◆ **Instructions for the task**: Pick out every line in the records below that contains the word "taking" and copy each of those lines.

───── Excerpted records

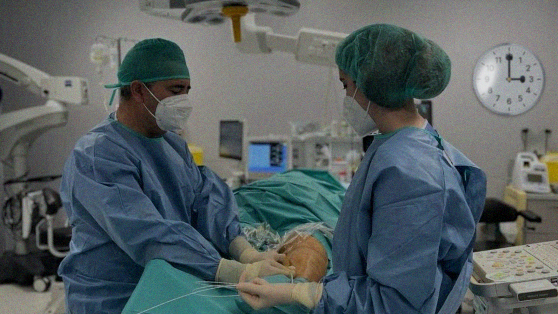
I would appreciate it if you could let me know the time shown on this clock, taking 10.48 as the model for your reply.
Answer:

──────────
───── Excerpted records

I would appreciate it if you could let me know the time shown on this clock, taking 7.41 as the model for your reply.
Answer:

──────────
───── Excerpted records

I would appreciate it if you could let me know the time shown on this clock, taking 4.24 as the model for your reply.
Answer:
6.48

──────────

◆ **The result**:
I would appreciate it if you could let me know the time shown on this clock, taking 10.48 as the model for your reply.
I would appreciate it if you could let me know the time shown on this clock, taking 7.41 as the model for your reply.
I would appreciate it if you could let me know the time shown on this clock, taking 4.24 as the model for your reply.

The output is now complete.